» **Exercise aim**
Reproduce without any pictures the lines from the one that contains "kierowniczych, pracownicy w" through the end of the records, exactly as written.

Entries taken from a collection
# # # # # # #

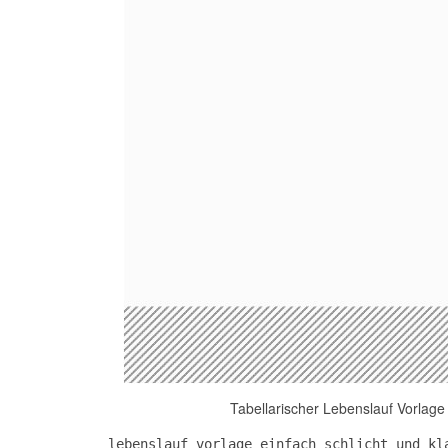
Tabellarischer Lebenslauf Vorlag
lebenslauf vorlage einfach schlicht und kl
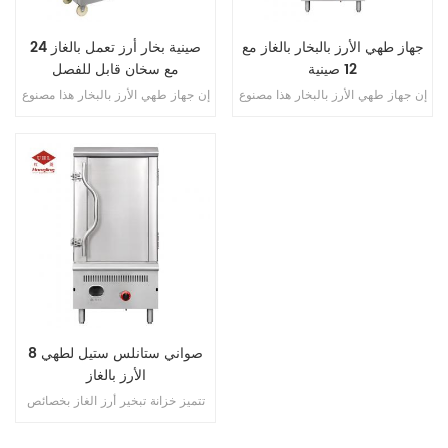
جهاز طهي الأرز بالبخار بالغاز مع
24 صينية بخار أرز تعمل بالغاز
12 صينية
مع سخان قابل للفصل
إن جهاز طهي الأرز بالبخار هذا مصنوع
إن جهاز طهي الأرز بالبخار هذا مصنوع
من الفولاذ المقاوم للصدأ ويتميز بوجود
من الفولاذ المقاوم للصدأ ويتميز بوجود
سخان قابل للفصل مع سعة 12 صينية
سخان قابل للفصل مع سعة 24 صينية
تعمل بالغاز لطهي الأرز بكفاءة عالية.
تعمل بالغاز لطهي الأرز بكفاءة عالية.
8 صواني ستانلس ستيل لطهي
الأرز بالغاز
تتميز خزانة تبخير أرز الغاز بخصائص
الكفاءة العالية، وتوفير الطاقة،
والطهي السريع، ومتعددة الوظائف،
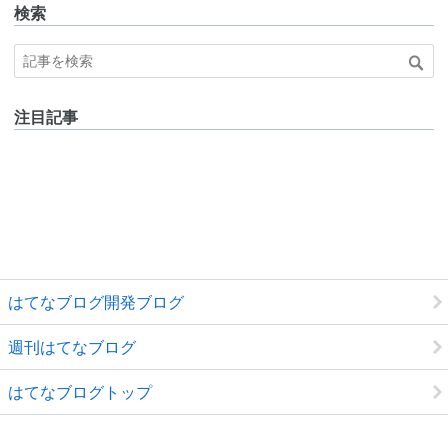
検索
注目記事
はてなブログ開発ブログ
週刊はてなブログ
はてなブログトップ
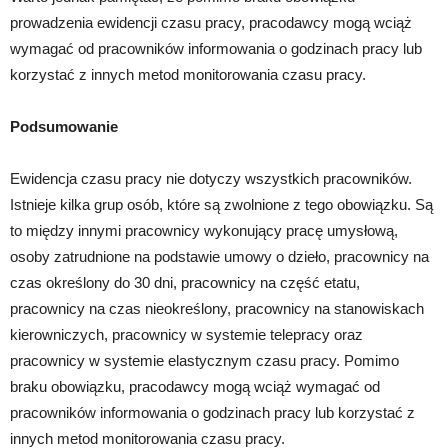
prowadzenia ewidencji czasu pracy, pracodawcy mogą wciąż
wymagać od pracowników informowania o godzinach pracy lub
korzystać z innych metod monitorowania czasu pracy.
Podsumowanie
Ewidencja czasu pracy nie dotyczy wszystkich pracowników.
Istnieje kilka grup osób, które są zwolnione z tego obowiązku. Są
to między innymi pracownicy wykonujący pracę umysłową,
osoby zatrudnione na podstawie umowy o dzieło, pracownicy na
czas określony do 30 dni, pracownicy na część etatu,
pracownicy na czas nieokreślony, pracownicy na stanowiskach
kierowniczych, pracownicy w systemie telepracy oraz
pracownicy w systemie elastycznym czasu pracy. Pomimo
braku obowiązku, pracodawcy mogą wciąż wymagać od
pracowników informowania o godzinach pracy lub korzystać z
innych metod monitorowania czasu pracy.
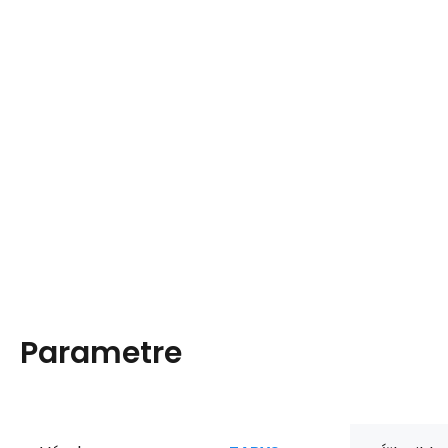
Parametre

# # # # # # #

» **Answer below**
kierowniczych, pracownicy w systemie telepracy oraz
pracownicy w systemie elastycznym czasu pracy. Pomimo
braku obowiązku, pracodawcy mogą wciąż wymagać od
pracowników informowania o godzinach pracy lub korzystać z
innych metod monitorowania czasu pracy.
Parametre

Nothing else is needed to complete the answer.